I've been prompted to think about this again.
Six people died in a block of flats recently. It looks as if the reason for the deaths is a bodged services conversion job by Southwark Council. My guess is that they didn't employ an Architect.
Architects can't claim to be the most technically knowledgeable people in the world. What they do is to pull everything together. They ensure that things are designed, not in the sense that that somebody splashes a big felt-tip on large sheets of paper to come up with a fancy image, but in the sense that all the component parts are fit for the purpose, and they fit together to make a building that is considered at every scale from the smallest penetration in a sheet of plasterboard to the impact it has on its surroundings. That's quite a big job, but one that has to be done.

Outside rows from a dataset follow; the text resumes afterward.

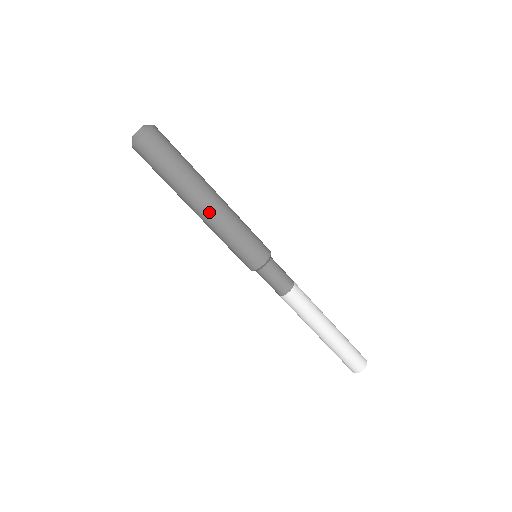
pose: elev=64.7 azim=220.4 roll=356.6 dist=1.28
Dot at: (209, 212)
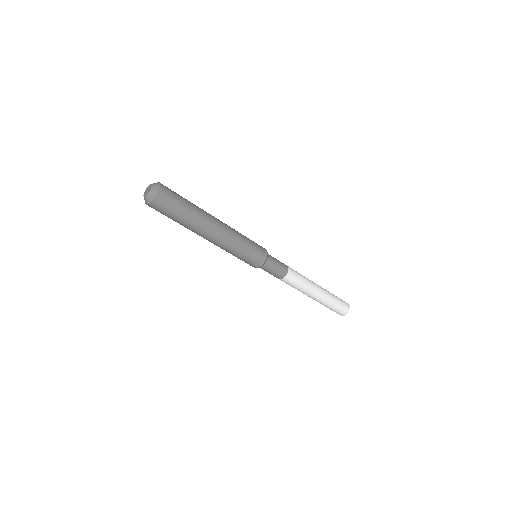
Dot at: (218, 235)
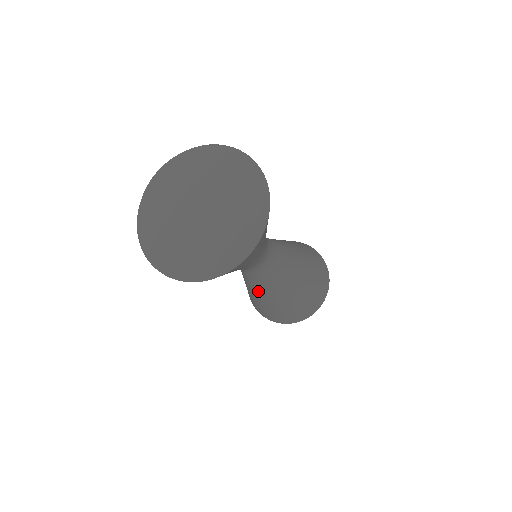
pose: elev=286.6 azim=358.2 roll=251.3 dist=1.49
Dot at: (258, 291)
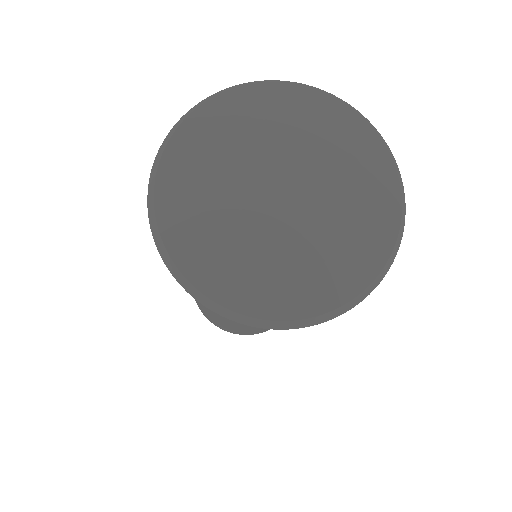
Dot at: occluded
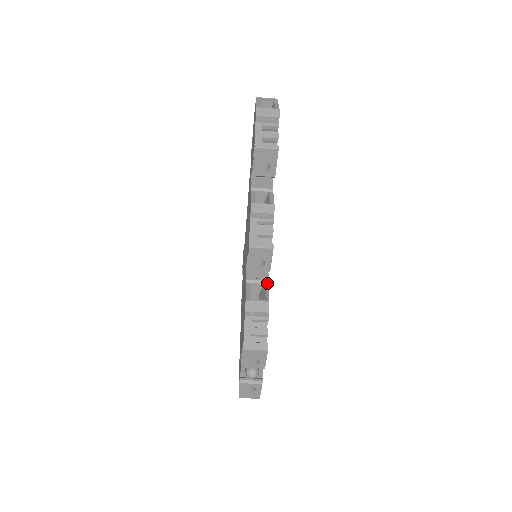
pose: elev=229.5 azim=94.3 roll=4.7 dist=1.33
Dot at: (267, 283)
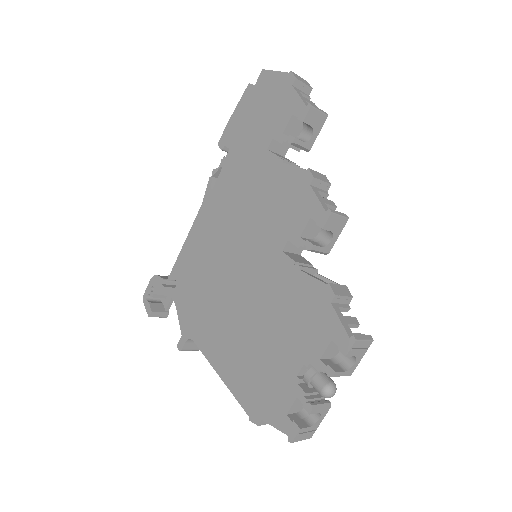
Dot at: (317, 272)
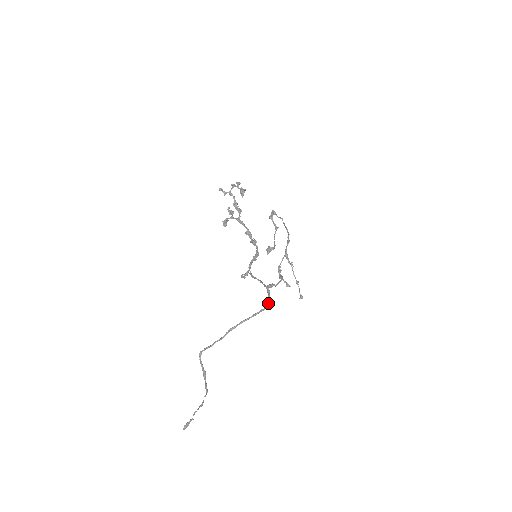
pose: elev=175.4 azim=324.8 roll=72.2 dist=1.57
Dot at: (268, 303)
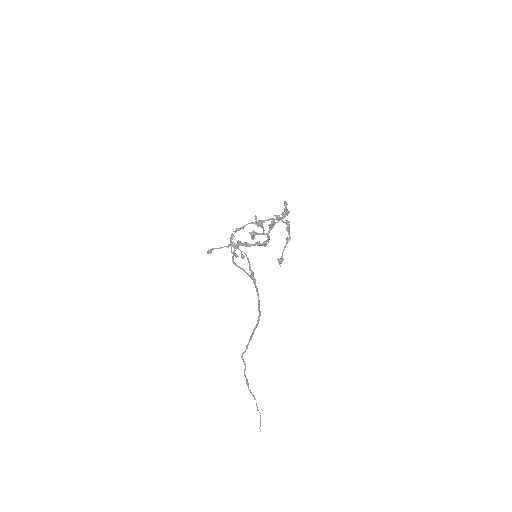
Dot at: occluded
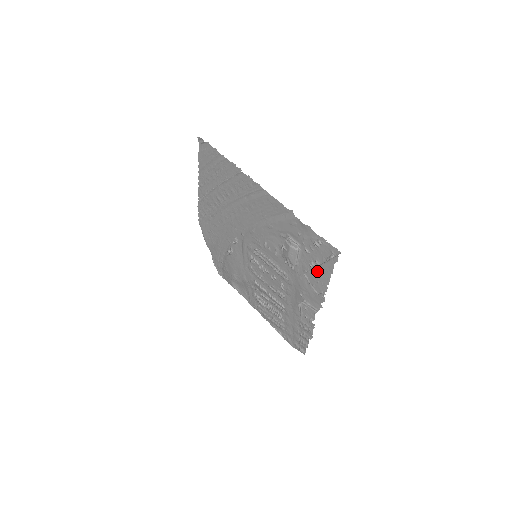
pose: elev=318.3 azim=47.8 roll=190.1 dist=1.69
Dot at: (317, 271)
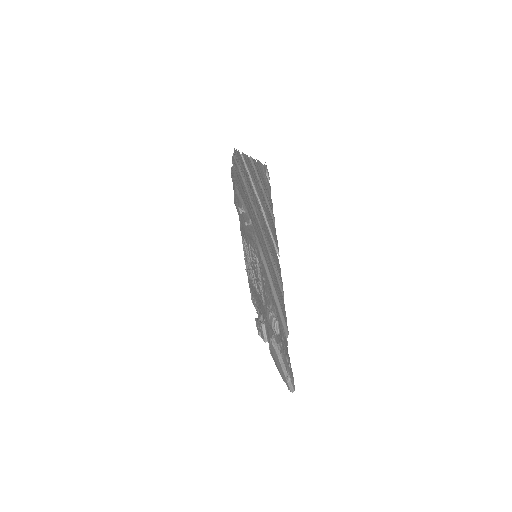
Dot at: (277, 358)
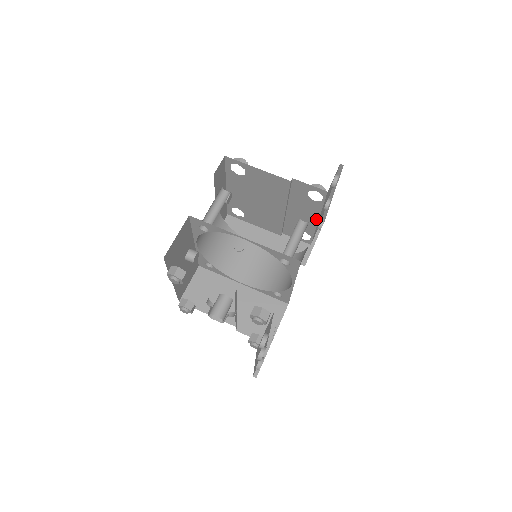
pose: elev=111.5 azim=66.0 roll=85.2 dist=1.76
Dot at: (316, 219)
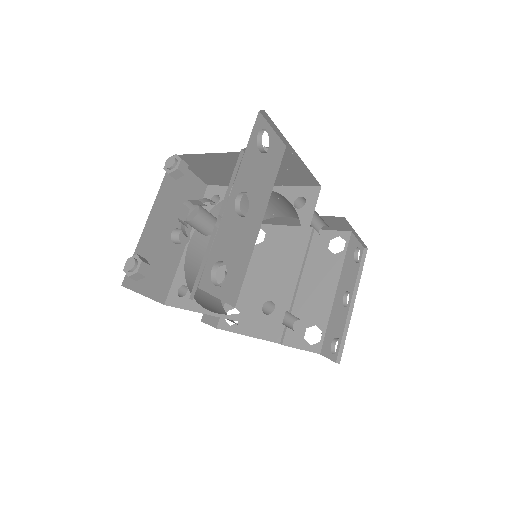
Dot at: (334, 288)
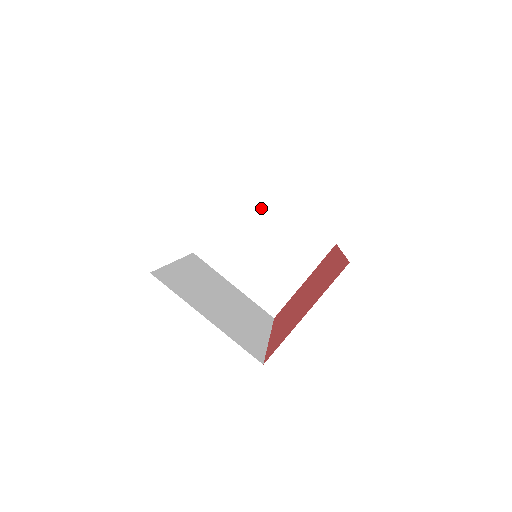
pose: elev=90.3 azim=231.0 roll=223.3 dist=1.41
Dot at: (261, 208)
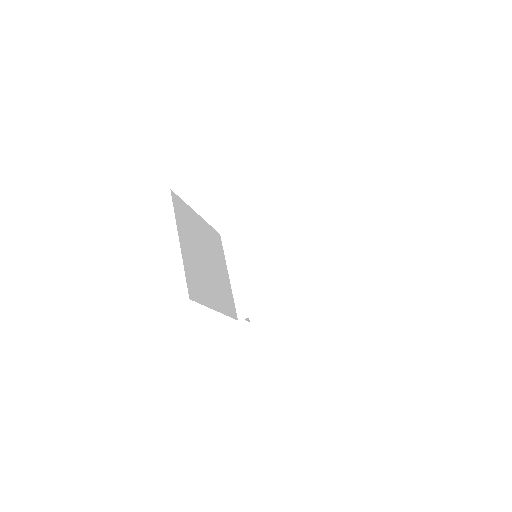
Dot at: (289, 235)
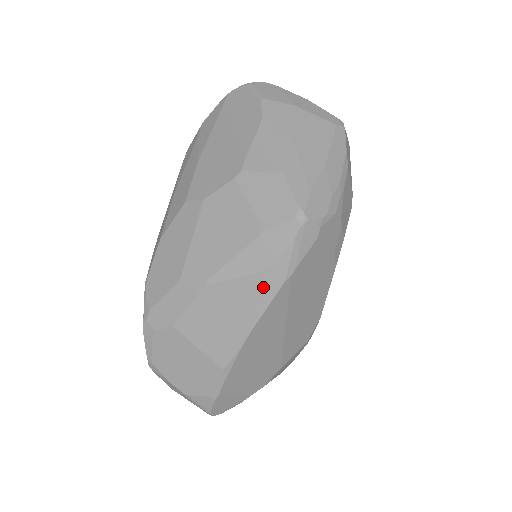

A few years ago I worked for a practice that was engaged by a housing association to mastermind two 'estate transfers'. My work comprised as much knocking on doors, and stumbling through language barriers as it did drawing. One estate, a crumbling thirties job, went very well. The other, an eleven story slab, sank without trace.
The reason for the sinking was that the full height glazing that covered one side of the slab block, running from balcony to balcony, hadn't been designed. The council had gone out to contractors who had assembled packages from sub-contractors, who had gone to window section manufacturers. The penny dropped when the caretaker told me that one of the sliding doors had fallen out of it's frame. I had a little play with the door, and it fell out on me - I'm quite strong, but even so it was a struggle to keep the thing from knocking me over. We went back through the procurement and supply chain and discovered that, although the glazing complied with the building regulations and the codes of practice, nobody had sat down and designed it for that particular use. Cue potential bill of one million pounds to replace. Exit housing association stage left.
So, perhaps the challenge of seeing something through, of bringing all the people and all the knowledge together might be something that your daughter would relish. It is a bit of a strain, and I usually cope by being unkind to people, but it is a task that has value. If I (or any number of others) had been engaged on that block in Southwark those six people wouldn't have died.